**Transcribed page contents:**
# # # # #
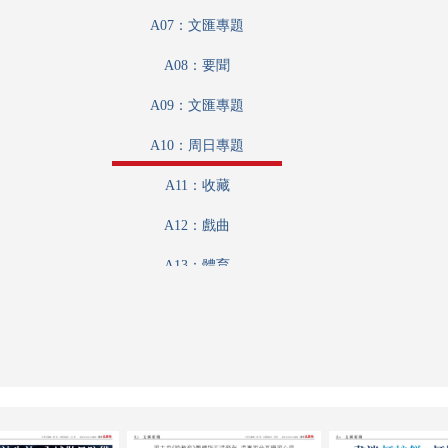
A07：文匯專題
A08：要聞
A09：文匯專題
A10：周日專題
A11：收藏
A12：戲曲
A13：體育
A14：娛樂
A15：國際
A16：國際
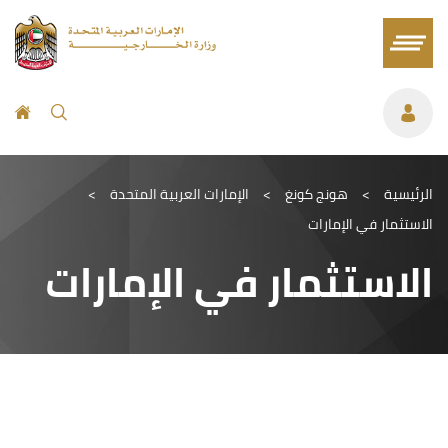
الرئيسية
>
هونج كونغ
>
الإمارات العربية المتحدة
>
الاستثمار في الإمارات
الاستثمار في الإمارات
# # # # #
**JOB:**
An exact transcription of the data above is needed, without the pictures.

**FINAL ANSWER:**
A07：文匯專題
A08：要聞
A09：文匯專題
A10：周日專題
A11：收藏
A12：戲曲
A13：體育
A14：娛樂
A15：國際
A16：國際
الرئيسية
>
هونج كونغ
>
الإمارات العربية المتحدة
>
الاستثمار في الإمارات
الاستثمار في الإمارات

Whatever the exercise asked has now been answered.